RUMELİ BALKAN DERNEKLERİ FEDERASYONU

ABD YUNANİSTAN’I İNSAN HAKLARI NEDENİYLE ELEŞTİRDİ…

ABD YUNANİSTAN’I İNSAN HAKLARI NEDENİYLE ELEŞTİRDİ…

ABD Dışişleri Bakanlığı Yunanistan İnsan Hakları Raporunu açıkladı.

Rapor çok sert eleştirilerle dolu… Nisan 2013 tarihinde yayınlanan rapor Yunanistan’ın 2012 yılında da Batı Trakya Türk Azınlığı’nın haklarını ihlal ettiğini ortaya koyuyor. Rapora göre Atina yönetimi, Batı Trakya Türk Azınlığı’na karşı ayrımcı ve dışlamacı politikalar uygulamaya devam etti. Raporda Yunanistan’da son dönemde inanılmaz bir hızla artan göçmenlere ve yabancılara yönelik vahşi ırkçı saldırılara da temas ediliyor.

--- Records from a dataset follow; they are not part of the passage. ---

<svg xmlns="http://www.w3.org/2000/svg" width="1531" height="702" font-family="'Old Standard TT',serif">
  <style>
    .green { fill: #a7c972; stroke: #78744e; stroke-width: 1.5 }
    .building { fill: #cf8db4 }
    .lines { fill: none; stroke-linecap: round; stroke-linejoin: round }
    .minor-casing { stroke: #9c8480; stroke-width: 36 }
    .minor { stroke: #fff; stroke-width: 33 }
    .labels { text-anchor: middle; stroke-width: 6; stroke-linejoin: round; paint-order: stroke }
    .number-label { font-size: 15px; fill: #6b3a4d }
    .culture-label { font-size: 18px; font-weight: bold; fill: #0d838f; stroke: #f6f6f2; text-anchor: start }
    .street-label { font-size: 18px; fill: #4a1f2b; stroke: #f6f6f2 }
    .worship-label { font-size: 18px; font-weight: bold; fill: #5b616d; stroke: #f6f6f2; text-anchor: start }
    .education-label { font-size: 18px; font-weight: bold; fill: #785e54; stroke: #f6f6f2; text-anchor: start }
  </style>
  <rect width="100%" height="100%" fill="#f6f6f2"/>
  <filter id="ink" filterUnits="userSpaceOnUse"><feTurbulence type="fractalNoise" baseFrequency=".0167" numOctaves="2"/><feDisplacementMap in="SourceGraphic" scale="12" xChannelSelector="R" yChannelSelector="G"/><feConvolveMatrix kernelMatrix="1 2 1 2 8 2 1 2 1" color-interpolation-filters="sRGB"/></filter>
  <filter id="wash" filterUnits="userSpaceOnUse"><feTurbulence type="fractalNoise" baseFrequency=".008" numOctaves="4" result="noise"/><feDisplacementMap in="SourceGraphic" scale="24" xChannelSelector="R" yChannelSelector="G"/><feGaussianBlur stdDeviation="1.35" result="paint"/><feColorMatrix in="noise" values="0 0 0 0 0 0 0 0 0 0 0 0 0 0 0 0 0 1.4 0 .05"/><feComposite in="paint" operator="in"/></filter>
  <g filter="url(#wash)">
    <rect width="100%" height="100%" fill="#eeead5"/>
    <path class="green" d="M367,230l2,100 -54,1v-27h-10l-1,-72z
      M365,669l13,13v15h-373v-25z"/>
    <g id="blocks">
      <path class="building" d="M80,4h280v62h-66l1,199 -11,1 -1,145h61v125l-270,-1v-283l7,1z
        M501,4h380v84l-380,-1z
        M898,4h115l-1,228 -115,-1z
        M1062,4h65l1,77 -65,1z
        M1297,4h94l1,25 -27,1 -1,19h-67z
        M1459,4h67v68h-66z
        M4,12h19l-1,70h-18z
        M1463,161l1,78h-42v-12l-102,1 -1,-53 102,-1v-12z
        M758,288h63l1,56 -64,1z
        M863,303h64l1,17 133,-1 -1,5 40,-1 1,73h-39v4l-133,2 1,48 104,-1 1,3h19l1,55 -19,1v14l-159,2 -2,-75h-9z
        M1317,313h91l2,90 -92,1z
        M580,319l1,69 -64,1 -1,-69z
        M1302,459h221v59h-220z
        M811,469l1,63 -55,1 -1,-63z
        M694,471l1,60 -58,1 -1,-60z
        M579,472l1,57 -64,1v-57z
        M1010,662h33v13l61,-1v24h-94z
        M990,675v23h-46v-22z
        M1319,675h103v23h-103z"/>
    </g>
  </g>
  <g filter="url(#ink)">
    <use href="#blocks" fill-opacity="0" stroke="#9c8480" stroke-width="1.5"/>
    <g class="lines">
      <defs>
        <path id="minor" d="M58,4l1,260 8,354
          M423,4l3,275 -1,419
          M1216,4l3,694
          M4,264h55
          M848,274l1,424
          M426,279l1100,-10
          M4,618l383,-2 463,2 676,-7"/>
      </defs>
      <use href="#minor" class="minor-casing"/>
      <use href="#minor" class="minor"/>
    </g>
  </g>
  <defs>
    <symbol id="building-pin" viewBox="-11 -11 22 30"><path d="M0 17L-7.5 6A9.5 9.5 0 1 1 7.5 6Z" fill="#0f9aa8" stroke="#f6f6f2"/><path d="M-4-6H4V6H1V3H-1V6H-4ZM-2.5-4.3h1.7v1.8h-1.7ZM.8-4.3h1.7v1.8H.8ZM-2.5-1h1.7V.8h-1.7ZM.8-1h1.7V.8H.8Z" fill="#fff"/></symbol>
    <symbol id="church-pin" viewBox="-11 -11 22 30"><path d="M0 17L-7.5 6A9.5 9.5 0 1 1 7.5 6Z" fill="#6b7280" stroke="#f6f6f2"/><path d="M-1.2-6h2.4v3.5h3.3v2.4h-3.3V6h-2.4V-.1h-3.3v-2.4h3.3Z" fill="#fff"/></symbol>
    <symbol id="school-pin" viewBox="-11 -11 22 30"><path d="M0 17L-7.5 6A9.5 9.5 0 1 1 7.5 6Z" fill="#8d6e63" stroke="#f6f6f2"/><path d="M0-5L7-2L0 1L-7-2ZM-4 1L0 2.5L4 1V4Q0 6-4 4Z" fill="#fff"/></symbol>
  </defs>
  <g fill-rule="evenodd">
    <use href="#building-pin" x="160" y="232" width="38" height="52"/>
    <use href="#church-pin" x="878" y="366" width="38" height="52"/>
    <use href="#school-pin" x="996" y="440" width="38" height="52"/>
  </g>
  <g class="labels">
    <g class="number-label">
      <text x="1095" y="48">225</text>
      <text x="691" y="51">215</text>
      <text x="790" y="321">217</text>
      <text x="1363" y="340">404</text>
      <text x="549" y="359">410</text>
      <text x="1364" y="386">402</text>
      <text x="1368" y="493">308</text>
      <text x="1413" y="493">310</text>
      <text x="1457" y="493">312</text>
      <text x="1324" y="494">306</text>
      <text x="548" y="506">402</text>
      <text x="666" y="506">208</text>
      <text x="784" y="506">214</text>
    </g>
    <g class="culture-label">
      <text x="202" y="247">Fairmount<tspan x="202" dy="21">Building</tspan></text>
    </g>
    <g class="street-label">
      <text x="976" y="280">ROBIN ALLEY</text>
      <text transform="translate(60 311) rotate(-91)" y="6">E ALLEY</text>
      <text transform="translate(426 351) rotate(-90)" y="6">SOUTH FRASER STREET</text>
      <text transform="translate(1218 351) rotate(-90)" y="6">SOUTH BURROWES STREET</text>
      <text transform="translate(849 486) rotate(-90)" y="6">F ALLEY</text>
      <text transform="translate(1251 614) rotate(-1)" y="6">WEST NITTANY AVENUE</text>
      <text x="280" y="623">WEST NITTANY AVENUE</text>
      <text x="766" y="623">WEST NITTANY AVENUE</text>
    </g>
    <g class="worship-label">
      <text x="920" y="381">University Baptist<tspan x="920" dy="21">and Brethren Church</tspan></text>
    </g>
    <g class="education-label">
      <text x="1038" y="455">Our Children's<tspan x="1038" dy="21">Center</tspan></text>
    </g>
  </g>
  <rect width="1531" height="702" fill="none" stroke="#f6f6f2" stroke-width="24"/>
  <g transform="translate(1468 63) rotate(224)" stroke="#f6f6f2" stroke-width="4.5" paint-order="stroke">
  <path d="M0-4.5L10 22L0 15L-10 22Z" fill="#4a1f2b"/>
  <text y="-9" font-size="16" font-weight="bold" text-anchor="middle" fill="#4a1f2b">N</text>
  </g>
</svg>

Diğer bazı etnik gruplar ile birlikte Türklerin de hükümet tarafından “azınlık” veya “dilsel azınlık” olarak tanınma talebinde bulunduğu belirtilen raporda, hükümetin yalnızca Lozan Antlaşması ile tanımlanan “Müslüman azınlığı” resmen tanıdığı ifade ediliyor. Batı Trakyalı Türklerin yayın organlarından Azınlıkça’da yer alan habere göre, Trakya’da yaklaşık 150 bin kişinin yaşadığı ifade edilen raporda Müslüman azınlığın Türk, Pomak ve Roman topluluklardan oluştuğu belirtiliyor. Raporda Pomak toplumunun bazı üyelerinin Türkçe konuşan topluluğun ayrı bir Pomak kimliği olmadığına dair baskıda bulunduğunu iddia ettikleri belirtiliyor. Raporda hükümetin bireyin kendini tanımlama hakkını tanımasına karşın kendini azınlık üyesi olarak pekçok kişinin kimliklerini özgürce ifade etme ve kültürlerini sürdürme konusunda zorluklarla karşılaştığı belirtiliyor. “Türk” kelimesinin kuruluşların başlıklarında kullanılmasının yasak olduğu belirtilen raporda hükümetin para cezası ile ilgili AİHM kararlarını yerine getirdiği, ancak Yunanistan’ın Makedon Kültür Evi ve İskeçe Türk Birliği’nin tanınması ile ilgili AİHM kararlarını yerine getirmediği not ediliyor. Yargıtay’ın AİHM’nin İskeçe Türk Birliği hakkındaki 2008 kararının bağlayıcı olmadığını açıkladığı raporda ayrıca not ediliyor.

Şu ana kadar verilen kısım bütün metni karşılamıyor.